Unexpected behaviour you saw
I enabled the debugging output for networkd to get more insight into the problem:
Aug 18 17:06:10 archlinux systemd-networkd[63932]: rtnl: received non-static neighbor, ignoring.
Aug 18 17:06:10 archlinux systemd-networkd[63932]: enp0s5: Flags change: -LOWER_UP -RUNNING
Aug 18 17:06:10 archlinux systemd-networkd[63932]: Sent message type=signal sender=n/a destination=n/a path=/org/freedesktop/network1/link/_32 interface=org.freedesktop.DBus.Properties member=PropertiesChanged cookie=42 reply_cookie=0 signature=sa{sv}as error-name=n/a error-message=n/a
Aug 18 17:06:10 archlinux systemd-networkd[63932]: enp0s5: Lost carrier
Aug 18 17:06:10 archlinux systemd-networkd[63932]: DHCP CLIENT (0x1f42fb36): STOPPED
Aug 18 17:06:10 archlinux systemd-networkd[63932]: DHCP CLIENT (0x1f42fb36): RELEASE
Aug 18 17:06:10 archlinux systemd-networkd[63932]: enp0s5: DHCP lease lost
Aug 18 17:06:10 archlinux systemd-networkd[63932]: enp0s5: Removing route: dst: 10.211.55.1/32, src: n/a, gw: n/a, prefsrc: 10.211.55.8, scope: link, table: main, proto: dhcp, type: unicast
Aug 18 17:06:10 archlinux systemd-networkd[63932]: enp0s5: Removing route: dst: n/a, src: n/a, gw: 10.211.55.1, prefsrc: 10.211.55.8, scope: global, table: main, proto: dhcp, type: unicast
Aug 18 17:06:10 archlinux systemd-networkd[63932]: enp0s5: Removing address 10.211.55.8
Aug 18 17:06:10 archlinux systemd-networkd[63932]: enp0s5: Failed
Aug 18 17:06:10 archlinux systemd-networkd[63932]: enp0s5: State changed: configured -> failed
As you can see from the above debugging excerpt, enp0s5 lost its carrier, which triggered de-initialisation of the DHCP client (it is going through the dhcp4_remove_all() routine as part of the dhcp_lease_lost(). But one it finishes with removing routes and addresses it fails, leaving the interface in the failed state. So when the carrier is gained back the interface won't even try to get configured (there are multiple checks to skip the initialisation of failed interfaces):
Aug 18 17:06:10 archlinux systemd-networkd[63932]: rtnl: received non-static neighbor, ignoring.

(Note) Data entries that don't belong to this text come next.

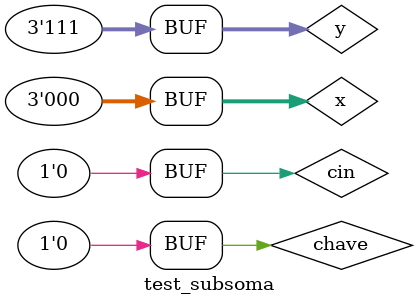
<source format=v>

module fullAdder (soma, cout, a, b, cin);
	input a, b, cin;
	output soma, cout;
	wire s1, c1, c2;
	
	xor (s1, a, b);
	and (c1, a, b);
	xor (soma, s1, cin);
	and (c2, s1, cin);
	or (cout, c1, c2);
endmodule

// -------------------------
// full adder 3bits
// -------------------------
module fullAdder3 (soma, cout, a, b, cin);
	output [2:0] soma;
	output  cout;
	input [2:0] a, b;
	input cin;
	wire c3, c2, c1;
	
	  fullAdder  fa0 (soma[0], c1, a[0], b[0], cin);
	  fullAdder  fa1 (soma[1], c2, a[1], b[1], c1);
	  fullAdder  fa2 (soma[2], cout, a[2], b[2], c2);
endmodule

// -------------------------
// full Diff
// -------------------------
module fullDiff (soma, cout, a, b, cin);
	input a, b, cin; 
	output soma, cout;
	wire s1, s2, s3, c1, c2;
	
	xor (s1, a, b);
	not (s2, a);
	and (c1, s2, b);
	xor (soma, s1, cin);
	not (s3, s1);
	and (c2, s3, cin);
	or (cout, c1, c2);
endmodule

// -------------------------
// full Diff 3bits
// -------------------------
module fullDiff3 (soma, cout, a, b, cin);
	output [2:0] soma;
	output  cout;
	input [2:0] a, b;
	input cin;
	wire c3, c2, c1;
	
	  fullDiff  fa0 (soma[0], c1, a[0], b[0], cin);
	  fullDiff  fa1 (soma[1], c2, a[1], b[1], c1);
	  fullDiff  fa2 (soma[2], cout, a[2], b[2], c2);
endmodule

// -------------------------
// Zero Flag
// -------------------------
module zeroflag(output s, input[2:0] entrada);
	nor(s,entrada[0],entrada[1],entrada[2]);
endmodule

module carry(output s, input[2:0] entrada1, input[2:0] entrada2);
	wire[1:0] k;
	and(k[0],entrada1[0],entrada2[0]);
	and(k[1],entrada1[1],entrada2[1]);
	
	or(s,k[0],k[1]);
endmodule

module overflow(output s, input[2:0] entrada1, input[2:0] entrada2);
	wire[4:0] k;
	and(k[0],entrada1[1],entrada2[1]);
	and(k[1],entrada1[0],entrada2[0]);
	or(k[2],entrada1[1],entrada2[1]);
	and(k[3],k[1],k[2]);
	
	or(s,k[0],k[3]);
endmodule

module sinal(output s, input[2:0] entrada);
	assign s = entrada[2];
endmodule

module AU(output[2:0] s, output cout, input[2:0] a,input[2:0] b, input cin, input chave);
	wire[2:0] s1, s2;
	wire c1, c2;
	
	fullDiff3 fd1(s1,c1,a,b,cin);
	fullAdder3 fa1(s2,c2,a,b,cin);
	
	assign s = chave? s1: s2;
	assign cout = chave? c1: c2;
endmodule

module test_subsoma;
	// ------------------------- definir dados
	reg [2:0] x;
	reg [2:0] y;
	reg cin;
	reg chave;
	wire zf;
	wire cr1;
	wire of1;
	wire cout;
	wire sinal;
	wire[2:0] resultado;
	
	carry cry1(cr1,x,y);
	overflow o1(of1,x,y);
	AU au1(resultado, cout, x, y, cin, chave);
	sinal sin1(sinal,resultado);
	zeroflag zf1(zf, resultado);
	// ------------------------- parte principal
	initial begin
		$display("Exemplo0037 - Marcio Enio Gonçalves Dutra Junior - 441698");
		$display("Test");
		
		chave = 0; cin = 0;
		#1 x = 3'b000; y = 3'b000;
		
		$monitor ("%b + %b = %b		Zero:%b	Carry:%b Overflow:%b Sinal:%b",x,y,resultado,zf,cr1,of1,sinal);
		#1 x = 3'b000; y = 3'b001;
		#1 x = 3'b010; y = 3'b010;
		#1 x = 3'b001; y = 3'b011;
		#1 x = 3'b001; y = 3'b100;
		#1 x = 3'b000; y = 3'b101;
		#1 x = 3'b110; y = 3'b110;
		#1 x = 3'b000; y = 3'b111;
	end
endmodule


</source>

Aug 18 17:06:10 archlinux systemd-networkd[63932]: enp0s5: Flags change: +LOWER_UP +RUNNING
Aug 18 17:06:10 archlinux systemd-networkd[63932]: Sent message type=signal sender=n/a destination=n/a path=/org/freedesktop/network1/link/_32 interface=org.freedesktop.DBus.Properties member=PropertiesChanged cookie=47 reply_cookie=0 signature=sa{sv}as error-name=n/a error-message=n/a
Aug 18 17:06:10 archlinux systemd-networkd[63932]: enp0s5: Gained carrier
Aug 18 17:06:10 archlinux systemd-networkd[63932]: Sent message type=signal sender=n/a destination=n/a path=/org/freedesktop/network1 interface=org.freedesktop.DBus.Properties member=PropertiesChanged cookie=48 reply_cookie=0 signature=sa{sv}as error-name=n/a error-message=n/a
After looking into the source code, my suspicion lands on the dhcp_reset_mtu() routine since it is the one that immediately follows dhcp4_remove_all() and calls sd_dhcp_lease_get_mtu() which would return an error (specifically, EINVAL) and no debugging messages if the mtu for the lease is negative or zero.

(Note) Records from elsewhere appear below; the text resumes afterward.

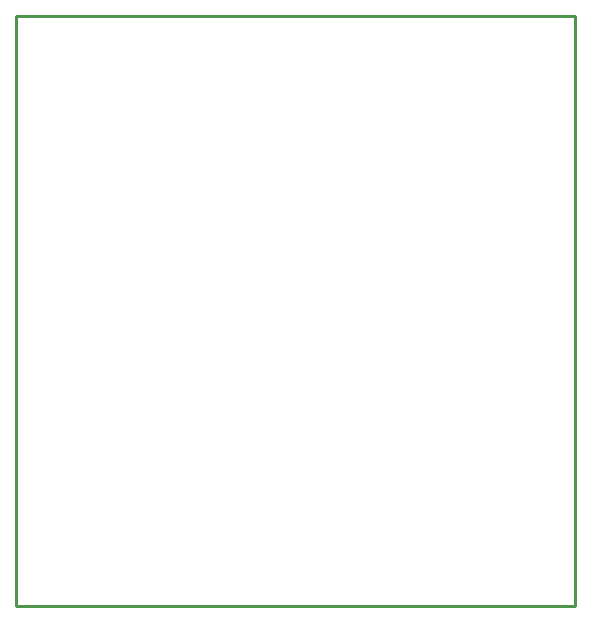
<source format=gko>
G04 ---------------------------- Layer name :KeepOutLayer*
G04 EasyEDA v5.5.14, Thu, 21 Jun 2018 15:21:40 GMT*
G04 9a38f802714640338dee6b1ee23c8345*
G04 Gerber Generator version 0.2*
G04 Scale: 100 percent, Rotated: No, Reflected: No *
G04 Dimensions in millimeters *
G04 leading zeros omitted , absolute positions ,3 integer and 3 decimal *
%FSLAX33Y33*%
%MOMM*%
G90*
G71D02*

%ADD10C,0.254000*%
G54D10*
G01X0Y49899D02*
G01X47349Y49899D01*
G01X47349Y0D01*
G01X0Y0D01*
G01X0Y49899D01*

%LPD*%
M00*
M02*

</source>
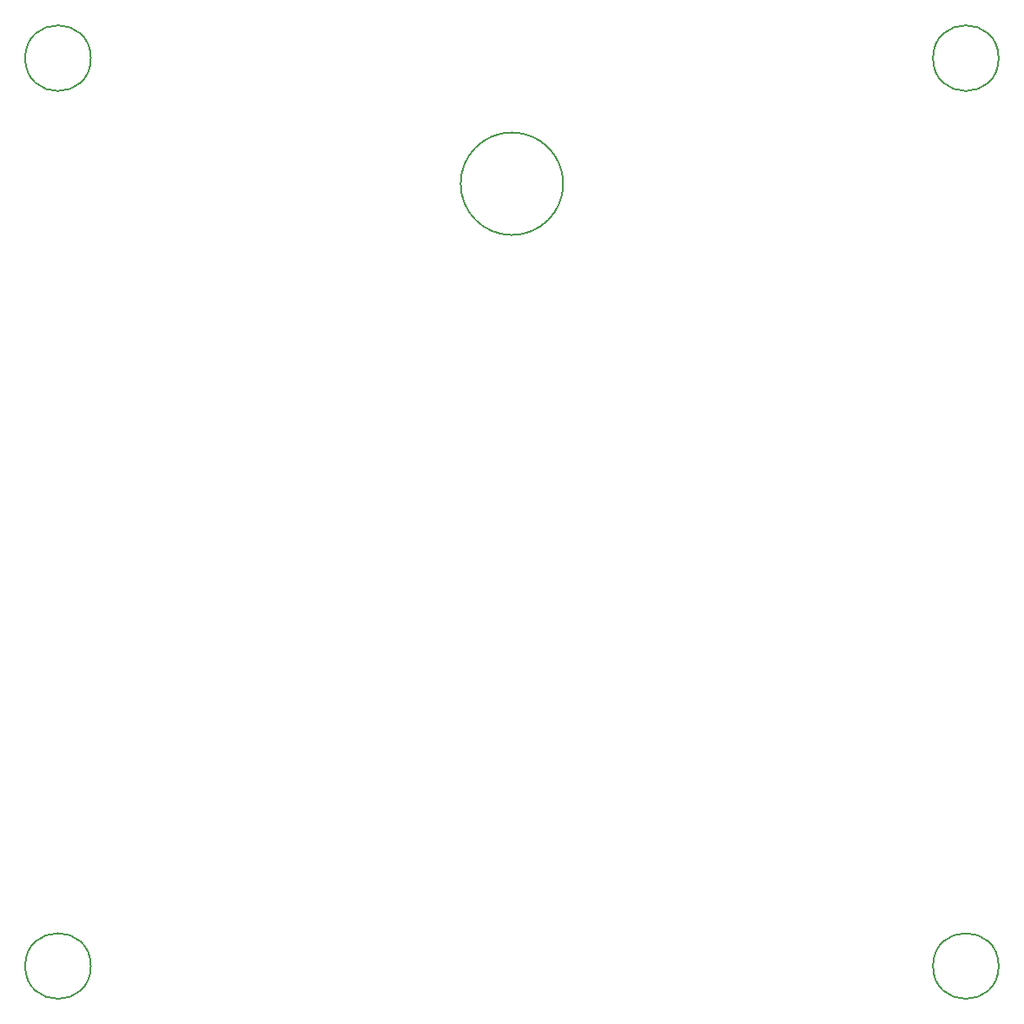
<source format=gbr>
%TF.GenerationSoftware,KiCad,Pcbnew,(7.0.0)*%
%TF.CreationDate,2023-12-08T21:12:49-05:00*%
%TF.ProjectId,Coaster-Graphics,436f6173-7465-4722-9d47-726170686963,rev?*%
%TF.SameCoordinates,Original*%
%TF.FileFunction,Other,Comment*%
%FSLAX46Y46*%
G04 Gerber Fmt 4.6, Leading zero omitted, Abs format (unit mm)*
G04 Created by KiCad (PCBNEW (7.0.0)) date 2023-12-08 21:12:49*
%MOMM*%
%LPD*%
G01*
G04 APERTURE LIST*
%ADD10C,0.150000*%
G04 APERTURE END LIST*
D10*
%TO.C,H5*%
X143789934Y-67490200D02*
G75*
G03*
X143789934Y-67490200I-5000000J0D01*
G01*
%TO.C,H4*%
X186239934Y-55250066D02*
G75*
G03*
X186239934Y-55250066I-3200000J0D01*
G01*
%TO.C,H3*%
X186239934Y-143750066D02*
G75*
G03*
X186239934Y-143750066I-3200000J0D01*
G01*
%TO.C,H2*%
X97739934Y-143750066D02*
G75*
G03*
X97739934Y-143750066I-3200000J0D01*
G01*
%TO.C,H1*%
X97739934Y-55250066D02*
G75*
G03*
X97739934Y-55250066I-3200000J0D01*
G01*
%TD*%
M02*

</source>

Steps to reproduce the problem
I don't know how to reproduce it elsewhere, but I can describe my setup if it helps. I run Parallels Desktop and a Arch Linux in a VM. This setup was very stable for the last 12 months, but recently I updated Parallels Desktop from 15 to 16. Such an update also affected the Guest tools (e.g. guest drivers, including the virtual network driver).
Unfortunately, on the same day I did a system update of Arch Linux and got my systemd updated from 245 to 246. I went for a coffee, so my laptop went to sleep, and an hour later I experience the issue for the first time.
What I did so far:
- I tried different NIC drivers (e1000e and virtio_net) to see whether it is an issue with the newer Parallels' provided network driver;
- I read through the source code of systemd (networkd) and compared outputs when everything was working and now.
I will further experiment and update this issue, but my primary concern is that there are code paths in networkd where it would silently switch the interface into the failed mode which makes it really hard to investigate and to find the root cause.